- Assignment
Of the material below, only the lines from the line containing "Prerequisites: MATH 226-0" down to the line containing "MATH 410-1 Analysis (1 Unit)" belong in the answer, written out exactly.
>>>
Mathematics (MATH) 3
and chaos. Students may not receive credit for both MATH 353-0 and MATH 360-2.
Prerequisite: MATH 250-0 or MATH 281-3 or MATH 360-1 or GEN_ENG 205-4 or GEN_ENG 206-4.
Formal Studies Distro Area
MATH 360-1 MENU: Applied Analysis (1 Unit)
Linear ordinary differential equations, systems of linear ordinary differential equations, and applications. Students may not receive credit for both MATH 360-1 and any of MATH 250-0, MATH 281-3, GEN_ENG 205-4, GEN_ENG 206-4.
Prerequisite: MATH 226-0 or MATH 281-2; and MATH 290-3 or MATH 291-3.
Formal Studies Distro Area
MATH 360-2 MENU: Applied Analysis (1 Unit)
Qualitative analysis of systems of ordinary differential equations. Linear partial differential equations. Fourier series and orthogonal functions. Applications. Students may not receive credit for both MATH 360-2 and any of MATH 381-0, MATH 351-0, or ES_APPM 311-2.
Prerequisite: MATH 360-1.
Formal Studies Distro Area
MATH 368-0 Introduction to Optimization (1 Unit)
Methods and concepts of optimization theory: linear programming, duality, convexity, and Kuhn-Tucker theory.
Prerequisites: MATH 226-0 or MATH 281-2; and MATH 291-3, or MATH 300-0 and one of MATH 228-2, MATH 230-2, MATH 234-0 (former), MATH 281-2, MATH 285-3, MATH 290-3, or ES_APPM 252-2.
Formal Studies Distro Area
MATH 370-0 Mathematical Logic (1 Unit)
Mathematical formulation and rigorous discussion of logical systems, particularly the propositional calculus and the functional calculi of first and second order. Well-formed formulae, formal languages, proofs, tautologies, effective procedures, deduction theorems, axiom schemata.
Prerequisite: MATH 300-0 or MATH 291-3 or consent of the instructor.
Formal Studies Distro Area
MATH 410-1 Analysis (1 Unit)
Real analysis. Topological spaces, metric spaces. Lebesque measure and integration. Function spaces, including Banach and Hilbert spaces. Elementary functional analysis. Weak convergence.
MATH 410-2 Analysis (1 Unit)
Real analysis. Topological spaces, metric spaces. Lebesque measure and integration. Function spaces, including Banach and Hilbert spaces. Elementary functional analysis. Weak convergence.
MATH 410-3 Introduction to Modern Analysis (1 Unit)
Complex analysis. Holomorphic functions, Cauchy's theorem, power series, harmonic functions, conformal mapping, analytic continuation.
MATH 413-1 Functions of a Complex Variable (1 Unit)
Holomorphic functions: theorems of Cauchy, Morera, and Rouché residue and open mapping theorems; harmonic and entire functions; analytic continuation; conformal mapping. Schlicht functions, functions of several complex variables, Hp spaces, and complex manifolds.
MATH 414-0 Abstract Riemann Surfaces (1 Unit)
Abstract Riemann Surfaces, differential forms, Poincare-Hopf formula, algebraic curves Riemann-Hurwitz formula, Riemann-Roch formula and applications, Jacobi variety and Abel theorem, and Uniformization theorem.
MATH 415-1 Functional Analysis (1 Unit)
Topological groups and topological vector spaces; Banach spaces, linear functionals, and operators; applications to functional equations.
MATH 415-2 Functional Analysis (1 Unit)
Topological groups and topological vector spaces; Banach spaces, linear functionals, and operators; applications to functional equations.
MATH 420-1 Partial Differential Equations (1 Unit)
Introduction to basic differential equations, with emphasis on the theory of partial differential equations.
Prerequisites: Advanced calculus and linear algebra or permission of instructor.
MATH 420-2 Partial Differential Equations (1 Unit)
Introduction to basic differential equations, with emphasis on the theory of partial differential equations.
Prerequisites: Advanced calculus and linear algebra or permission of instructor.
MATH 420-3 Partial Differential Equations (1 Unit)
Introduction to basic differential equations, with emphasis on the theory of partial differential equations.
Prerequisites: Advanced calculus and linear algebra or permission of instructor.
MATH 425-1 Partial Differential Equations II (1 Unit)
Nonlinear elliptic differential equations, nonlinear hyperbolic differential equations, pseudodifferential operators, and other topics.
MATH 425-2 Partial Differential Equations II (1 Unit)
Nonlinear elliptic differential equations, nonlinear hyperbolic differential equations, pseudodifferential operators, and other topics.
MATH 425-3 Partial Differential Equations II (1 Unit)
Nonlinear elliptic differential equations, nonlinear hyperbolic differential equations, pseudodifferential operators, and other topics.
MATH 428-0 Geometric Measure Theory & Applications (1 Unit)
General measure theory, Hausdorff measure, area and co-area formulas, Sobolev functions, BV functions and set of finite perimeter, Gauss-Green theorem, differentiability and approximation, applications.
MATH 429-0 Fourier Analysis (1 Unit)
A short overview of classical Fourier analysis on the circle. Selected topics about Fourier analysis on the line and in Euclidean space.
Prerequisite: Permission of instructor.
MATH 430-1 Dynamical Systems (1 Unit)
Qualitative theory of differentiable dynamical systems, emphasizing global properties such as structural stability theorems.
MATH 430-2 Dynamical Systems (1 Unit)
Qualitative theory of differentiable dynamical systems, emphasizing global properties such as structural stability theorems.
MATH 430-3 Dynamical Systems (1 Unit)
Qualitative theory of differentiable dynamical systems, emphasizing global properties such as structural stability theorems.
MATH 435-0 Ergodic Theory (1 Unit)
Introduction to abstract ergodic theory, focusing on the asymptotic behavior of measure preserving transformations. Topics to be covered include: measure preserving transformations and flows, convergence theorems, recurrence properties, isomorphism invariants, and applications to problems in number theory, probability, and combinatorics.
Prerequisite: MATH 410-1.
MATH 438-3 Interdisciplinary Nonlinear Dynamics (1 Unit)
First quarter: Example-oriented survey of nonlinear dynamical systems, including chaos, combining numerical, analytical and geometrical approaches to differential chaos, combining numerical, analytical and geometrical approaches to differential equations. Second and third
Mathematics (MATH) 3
<<<
- Answer
Prerequisites: MATH 226-0 or MATH 281-2; and MATH 291-3, or MATH 300-0 and one of MATH 228-2, MATH 230-2, MATH 234-0 (former), MATH 281-2, MATH 285-3, MATH 290-3, or ES_APPM 252-2.
Formal Studies Distro Area
MATH 370-0 Mathematical Logic (1 Unit)
Mathematical formulation and rigorous discussion of logical systems, particularly the propositional calculus and the functional calculi of first and second order. Well-formed formulae, formal languages, proofs, tautologies, effective procedures, deduction theorems, axiom schemata.
Prerequisite: MATH 300-0 or MATH 291-3 or consent of the instructor.
Formal Studies Distro Area
MATH 410-1 Analysis (1 Unit)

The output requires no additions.